The big news is that for the first time in two years more surveyors in Britain said prices rose than said they fell, according to the latest RICS housing market survey.
The big question is whether this is the start of a continuous and sustained recovery in the housing market or just, as the ITEM Club suggested yesterday, a false dawn.
The big problem is that while the survey points to a general rise in prices, it also highlights that there are deep fault lines running through the current housing market. And these are creating considerable uncertainty over what meaning to put to the recent rally.
One thing that seems pretty likely is that many of the pet theories put forward by various experts on why house prices are rising despite a still fragile economy and growing unemployment will be put to the test.
Firstly what does the survey say?
It shows for August a positive balance of 10.7% (seasonally adjusted) between those surveyors seeing falling prices and those that have seen prices rising.
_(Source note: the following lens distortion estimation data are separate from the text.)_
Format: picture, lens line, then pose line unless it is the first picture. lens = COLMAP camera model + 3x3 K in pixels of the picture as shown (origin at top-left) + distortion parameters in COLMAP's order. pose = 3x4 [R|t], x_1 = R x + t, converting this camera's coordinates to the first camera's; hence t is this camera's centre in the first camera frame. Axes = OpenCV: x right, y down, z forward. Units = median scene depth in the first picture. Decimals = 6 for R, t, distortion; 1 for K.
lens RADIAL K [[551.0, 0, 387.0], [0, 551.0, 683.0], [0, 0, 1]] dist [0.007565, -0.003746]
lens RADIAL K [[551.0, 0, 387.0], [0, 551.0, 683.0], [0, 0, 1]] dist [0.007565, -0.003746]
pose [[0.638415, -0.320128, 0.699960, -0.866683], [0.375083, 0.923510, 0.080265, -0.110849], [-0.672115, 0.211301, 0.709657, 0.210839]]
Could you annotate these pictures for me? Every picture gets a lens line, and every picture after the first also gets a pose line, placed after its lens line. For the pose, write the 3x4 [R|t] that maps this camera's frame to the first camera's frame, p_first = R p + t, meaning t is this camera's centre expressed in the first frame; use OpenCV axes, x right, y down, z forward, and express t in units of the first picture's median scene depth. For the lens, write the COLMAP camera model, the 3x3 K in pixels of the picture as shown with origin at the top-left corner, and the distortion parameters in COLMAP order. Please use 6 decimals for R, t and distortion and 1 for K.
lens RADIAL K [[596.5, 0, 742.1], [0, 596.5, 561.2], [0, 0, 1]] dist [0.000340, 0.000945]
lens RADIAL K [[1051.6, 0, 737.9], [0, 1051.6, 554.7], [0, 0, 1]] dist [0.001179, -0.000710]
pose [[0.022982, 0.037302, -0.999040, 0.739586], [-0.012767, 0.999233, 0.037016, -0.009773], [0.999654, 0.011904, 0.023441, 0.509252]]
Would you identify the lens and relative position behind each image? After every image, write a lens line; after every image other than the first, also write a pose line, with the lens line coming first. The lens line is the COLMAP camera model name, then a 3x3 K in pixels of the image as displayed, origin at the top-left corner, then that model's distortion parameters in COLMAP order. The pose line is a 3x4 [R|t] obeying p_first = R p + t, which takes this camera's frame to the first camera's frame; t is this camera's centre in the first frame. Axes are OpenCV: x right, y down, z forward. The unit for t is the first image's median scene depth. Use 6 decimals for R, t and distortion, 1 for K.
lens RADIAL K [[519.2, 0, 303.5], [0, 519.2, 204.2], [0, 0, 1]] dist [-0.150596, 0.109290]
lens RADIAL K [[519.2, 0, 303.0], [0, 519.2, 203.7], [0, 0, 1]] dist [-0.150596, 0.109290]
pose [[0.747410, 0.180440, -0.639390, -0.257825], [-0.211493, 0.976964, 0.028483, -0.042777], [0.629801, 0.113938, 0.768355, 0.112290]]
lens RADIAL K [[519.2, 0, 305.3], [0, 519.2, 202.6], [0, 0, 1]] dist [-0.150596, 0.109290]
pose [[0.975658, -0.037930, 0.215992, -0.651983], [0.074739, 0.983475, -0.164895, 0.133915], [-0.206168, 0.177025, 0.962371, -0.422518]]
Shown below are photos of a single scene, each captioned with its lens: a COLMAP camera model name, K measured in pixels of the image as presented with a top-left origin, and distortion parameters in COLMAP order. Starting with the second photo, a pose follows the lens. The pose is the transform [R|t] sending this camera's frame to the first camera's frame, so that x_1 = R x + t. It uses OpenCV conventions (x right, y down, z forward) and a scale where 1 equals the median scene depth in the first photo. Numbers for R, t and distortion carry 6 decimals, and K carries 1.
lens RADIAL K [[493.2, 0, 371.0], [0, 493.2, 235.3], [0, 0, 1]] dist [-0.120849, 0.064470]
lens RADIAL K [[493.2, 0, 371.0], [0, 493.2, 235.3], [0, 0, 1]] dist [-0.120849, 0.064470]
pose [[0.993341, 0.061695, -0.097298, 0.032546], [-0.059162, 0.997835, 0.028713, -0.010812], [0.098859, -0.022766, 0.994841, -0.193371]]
This is set against - 5 7% in July and the trough of -94.7% when the market was in meltdown in April 2008.
The survey also shows that sales are increasing and stocks are increasing, although not as fast as sales. So the sales to stock ratio (a pretty good basic indicator of future prices) also rose.
Unsurprisingly on the back of this surveyors are increasingly confident of price rises, a confidence that will be bolstered by the increase in new inquiries in August, although the pace of increase was checked on July's high.
And interestingly for the first time since December 2007 there was an increase in people trying to sell their homes.
So taken at a national level what might all this mean?
That very much depends on what you think is driving the market. So let's take the generally accepted view that the rise in prices is in large part down to a shortage of supply, which is helping to prop prices.
The theory is that vendors are under less pressure to sell than might have been expected if interest rates were not at historically low levels. So we have created with this recession the phenomenon of the "reluctant landlord", who is holding onto a property until the market bounces back.
And the facts do seem to fit with the argument. There is limited stock and a rising number of buyers, interest albeit from a very low base. It seems reasonable to assume that these people are gradually bidding up prices.
The unsettling question is what happens when potential vendors mutate into real vendors. Will we see a shift in the demand-supply balance and see a fall in prices.
What is bothering many experts, and certainly the ITEM Club economists, is that the pool of potential buyers is limited, particularly the cash-rich element that has accounted for a far greater proportion of the action recently than they would have in a more normal market.
Will the current price rises and strong sales figures tempt reluctant landlords and a bunch of other want-to sellers to put their properties up for sale? And how much would this boost supply?
The RICS certainly sees signs that more positive "news flows" are encouraging more vendors back into the market. This leaves the big unknown: can the increase in number of buyers keep up with the increase in the number of properties coming onto the market and if not will prices fall?
But, in truth, the market is a bit more complicated than considering averages on a national basis. There are big regional and local differences and within each regional or local area there are various layers of buyers and sellers.
What is very clear from the RICS figures is the pattern of recovery, if that is what it is, is very patchy regionally.
The positive numbers are by and large being generated on the back of a much strengthened London market with strong upward movement in the rest of the south of England and in Scotland.
There is a band across the middle and parts of the north of England that spreads into Wales where house prices are still on average falling, according to the RICS survey.
What the survey does not show is who is buying and who is selling. Are we seeing a return to a fully functioning housing market or are we seeing a return of activity only in a layer of the market where reside the relatively equity rich?
Hopefully the next few months will provide us with more data that may start to answer more of these questions.